Эда с Розлайн и Катриен ехали в одной карете. Когда она выкатилась из ворот в город, Эда засмотрелась в окно.
Аскалон был первой и единственной инисской столицей. Его мощенные булыжником улицы вместили сегодня тысячи людей со всех краев – из стран Добродетели, и не только. До возвращения Галиана на острова их занимали вечно воюющие между собой вожди и князьки. Галиан объединил всех под властью короны. Своей короны.
Выстроенная им и названная именем меча столица была когда-то, если верить рассказам, сказочным городом. Теперь воровства и грязи в нем было не меньше, чем в любом другом.
Большая часть домов строилась из камня. После Горя Веков, когда город пылал пожарами, соломенные крыши запретили законом. Сохранили, ради их красоты, лишь несколько деревянных зданий, выстроенных по замыслу Розариан Второй. Их темные деревянные каркасы четко выделялись на побеленных стенах.
Богатые кварталы были воистину богаты. Королевский мог похвастать полусотней золотых дел мастеров, а среброкузнецов было вдвое больше. На улице Оружейников мастера изобретали новое оружие для обороны Иниса. На Граверном острове аллея Колокольного Звона досталась поэтам и драматургам, а Медный переулок – книготорговцам. Товары со всех краев света продавались на большом рынке площади Олевейр. Блестела лазийская медь, керамика, золотые украшения. Живописные картины, инкрустация, глазурованная посуда из Ментендона. Редкое «клюквенное» стекло стародавней Безмятежной республики Карментум, курильницы для благовоний и небесные камни из Эрсира.
В бедных кварталах, вроде Телятни и Выселок, которые сегодня собиралась посетить Сабран, жизнь была не так прекрасна. Здесь стояли халупы, бордели, притворяющиеся гостиницами, чтобы уйти от указа о благонравии, и питейные дома, где пересчитывал краденые монеты разбойный люд.
Десятки тысяч инисцев высыпали на улицы в ожидании королевского выезда. Эда не могла смотреть на них спокойно. На бракосочетании убийцы не появлялись, но она была уверена: угроза не миновала.

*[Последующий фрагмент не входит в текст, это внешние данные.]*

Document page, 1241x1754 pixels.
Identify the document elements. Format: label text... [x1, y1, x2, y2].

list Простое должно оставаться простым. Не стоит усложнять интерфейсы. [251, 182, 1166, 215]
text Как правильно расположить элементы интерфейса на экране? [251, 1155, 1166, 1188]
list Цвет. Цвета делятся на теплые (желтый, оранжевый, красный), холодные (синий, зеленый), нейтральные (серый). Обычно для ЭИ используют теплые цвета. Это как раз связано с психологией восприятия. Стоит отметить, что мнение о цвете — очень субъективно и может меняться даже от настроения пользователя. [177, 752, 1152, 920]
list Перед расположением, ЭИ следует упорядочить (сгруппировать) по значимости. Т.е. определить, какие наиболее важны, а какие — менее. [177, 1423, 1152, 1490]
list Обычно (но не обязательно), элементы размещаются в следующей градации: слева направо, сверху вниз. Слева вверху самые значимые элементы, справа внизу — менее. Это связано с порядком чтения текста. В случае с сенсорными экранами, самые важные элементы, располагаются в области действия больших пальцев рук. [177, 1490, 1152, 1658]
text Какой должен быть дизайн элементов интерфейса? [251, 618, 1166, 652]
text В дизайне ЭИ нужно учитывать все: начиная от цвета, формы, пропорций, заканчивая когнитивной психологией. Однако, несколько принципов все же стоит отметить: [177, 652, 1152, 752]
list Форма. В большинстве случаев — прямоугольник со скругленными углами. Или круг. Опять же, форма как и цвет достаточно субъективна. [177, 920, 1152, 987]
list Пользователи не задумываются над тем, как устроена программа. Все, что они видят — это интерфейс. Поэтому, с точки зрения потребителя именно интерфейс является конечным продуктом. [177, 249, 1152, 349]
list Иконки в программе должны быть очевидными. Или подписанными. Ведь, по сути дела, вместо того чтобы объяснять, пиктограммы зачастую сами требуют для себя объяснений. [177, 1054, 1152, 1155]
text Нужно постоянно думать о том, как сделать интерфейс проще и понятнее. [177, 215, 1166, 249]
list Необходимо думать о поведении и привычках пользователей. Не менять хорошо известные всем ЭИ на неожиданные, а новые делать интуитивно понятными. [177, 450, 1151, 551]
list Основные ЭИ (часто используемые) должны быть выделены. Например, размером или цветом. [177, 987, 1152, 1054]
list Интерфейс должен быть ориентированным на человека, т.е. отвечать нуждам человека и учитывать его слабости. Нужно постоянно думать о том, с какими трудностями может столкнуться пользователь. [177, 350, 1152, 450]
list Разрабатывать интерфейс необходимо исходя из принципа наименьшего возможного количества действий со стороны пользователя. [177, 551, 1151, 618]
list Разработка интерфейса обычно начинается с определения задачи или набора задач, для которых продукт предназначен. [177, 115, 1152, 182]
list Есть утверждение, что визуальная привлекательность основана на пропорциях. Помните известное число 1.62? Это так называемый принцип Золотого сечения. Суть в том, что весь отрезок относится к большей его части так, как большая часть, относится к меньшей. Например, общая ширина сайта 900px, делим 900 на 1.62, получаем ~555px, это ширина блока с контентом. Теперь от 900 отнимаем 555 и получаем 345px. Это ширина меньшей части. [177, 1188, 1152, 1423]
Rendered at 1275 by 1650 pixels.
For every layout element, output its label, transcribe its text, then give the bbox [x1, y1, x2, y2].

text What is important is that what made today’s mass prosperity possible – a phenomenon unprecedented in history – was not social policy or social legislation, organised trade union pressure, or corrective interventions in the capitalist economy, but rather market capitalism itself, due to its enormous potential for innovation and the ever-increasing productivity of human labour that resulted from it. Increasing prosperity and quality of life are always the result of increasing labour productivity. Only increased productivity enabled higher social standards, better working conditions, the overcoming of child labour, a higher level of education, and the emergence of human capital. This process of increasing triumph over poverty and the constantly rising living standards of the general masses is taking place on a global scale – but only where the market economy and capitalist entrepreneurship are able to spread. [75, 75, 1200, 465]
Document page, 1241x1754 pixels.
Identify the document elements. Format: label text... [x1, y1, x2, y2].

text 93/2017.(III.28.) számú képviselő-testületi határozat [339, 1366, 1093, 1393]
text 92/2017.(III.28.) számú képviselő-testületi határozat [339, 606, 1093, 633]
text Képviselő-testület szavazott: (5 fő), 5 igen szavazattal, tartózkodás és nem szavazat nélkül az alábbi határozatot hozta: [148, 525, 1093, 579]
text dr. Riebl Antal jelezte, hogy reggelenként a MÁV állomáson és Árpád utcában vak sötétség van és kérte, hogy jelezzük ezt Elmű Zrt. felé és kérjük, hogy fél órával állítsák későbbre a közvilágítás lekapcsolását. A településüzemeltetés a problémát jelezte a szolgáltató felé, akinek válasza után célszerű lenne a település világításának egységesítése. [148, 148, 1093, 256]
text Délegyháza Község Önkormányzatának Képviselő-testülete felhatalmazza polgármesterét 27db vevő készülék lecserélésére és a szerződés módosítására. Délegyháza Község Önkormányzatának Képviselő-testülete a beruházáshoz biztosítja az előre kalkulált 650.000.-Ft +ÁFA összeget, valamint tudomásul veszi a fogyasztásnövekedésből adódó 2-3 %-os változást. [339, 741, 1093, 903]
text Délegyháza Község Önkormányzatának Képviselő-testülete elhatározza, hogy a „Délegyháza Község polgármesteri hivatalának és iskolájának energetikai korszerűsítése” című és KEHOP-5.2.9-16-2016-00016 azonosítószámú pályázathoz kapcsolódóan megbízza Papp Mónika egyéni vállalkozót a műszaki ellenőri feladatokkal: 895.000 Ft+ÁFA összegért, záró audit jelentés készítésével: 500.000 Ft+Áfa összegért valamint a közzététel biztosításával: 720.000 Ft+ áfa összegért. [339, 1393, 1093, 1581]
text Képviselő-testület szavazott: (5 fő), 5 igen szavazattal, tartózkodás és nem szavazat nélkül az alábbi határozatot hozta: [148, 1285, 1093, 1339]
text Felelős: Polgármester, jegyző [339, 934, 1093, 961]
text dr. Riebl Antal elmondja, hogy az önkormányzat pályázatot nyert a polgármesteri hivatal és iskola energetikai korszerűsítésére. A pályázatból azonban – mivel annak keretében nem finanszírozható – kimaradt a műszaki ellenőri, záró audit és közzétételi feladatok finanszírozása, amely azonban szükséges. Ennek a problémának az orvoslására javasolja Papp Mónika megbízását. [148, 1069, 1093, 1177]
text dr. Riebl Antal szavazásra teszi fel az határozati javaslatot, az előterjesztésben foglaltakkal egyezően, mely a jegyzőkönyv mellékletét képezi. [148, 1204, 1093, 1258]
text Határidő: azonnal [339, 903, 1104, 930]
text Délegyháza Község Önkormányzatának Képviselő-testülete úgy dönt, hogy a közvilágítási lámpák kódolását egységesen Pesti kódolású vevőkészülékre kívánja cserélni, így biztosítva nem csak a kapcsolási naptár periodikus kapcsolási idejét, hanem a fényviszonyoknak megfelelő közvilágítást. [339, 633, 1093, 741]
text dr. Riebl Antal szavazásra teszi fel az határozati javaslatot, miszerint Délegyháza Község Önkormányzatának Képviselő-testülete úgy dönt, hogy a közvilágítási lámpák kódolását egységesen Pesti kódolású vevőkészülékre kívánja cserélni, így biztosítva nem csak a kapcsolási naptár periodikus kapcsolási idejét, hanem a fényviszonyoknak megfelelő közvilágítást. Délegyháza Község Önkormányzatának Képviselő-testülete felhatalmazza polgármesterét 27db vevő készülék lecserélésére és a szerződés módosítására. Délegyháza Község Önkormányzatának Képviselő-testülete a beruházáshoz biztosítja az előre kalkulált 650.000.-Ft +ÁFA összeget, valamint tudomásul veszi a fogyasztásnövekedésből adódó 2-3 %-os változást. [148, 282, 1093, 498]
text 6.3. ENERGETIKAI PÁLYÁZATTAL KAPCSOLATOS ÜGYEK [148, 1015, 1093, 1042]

Королевский кортеж остановился перед святилищем Девы, где, по верованиям инисцев, нашла последний приют Клеолинда (Эда знала, что это не так). Здание святилища было высочайшим в Аскалоне, даже выше Алебастровой башни, и его светлый камень сиял на солнце.
Эда вышла из кареты на свет. Она давно не ступала на улицы Аскалона, но они были ей хорошо знакомы. Прежде чем Кассар представил ее королеве, она месяц потратила, изучая каждую жилку города, чтобы найти дорогу, если доведется бежать из дворца.
Зеваки, жаждавшие внимания правителей, столпились у ступеней святилища. Они усыпали мостовую королевскими цветами и царственными лилиями. Пока из карет вылезали фрейлины и знатные камеристки во главе с Оливой Марчин, Эда занималась толпой.
– Не вижу Трюд, – заметила она Катриен.
– У нее разболелась голова, – поджала губы Катриен. – Выбрала же день!
К ним подошла Маргрет.
– Я ждала, что соберется много народу, – проговорила она, выдыхая пар, – но, Святой! По-моему, здесь весь город. – Она кивнула на королевскую карету. – А вот и они.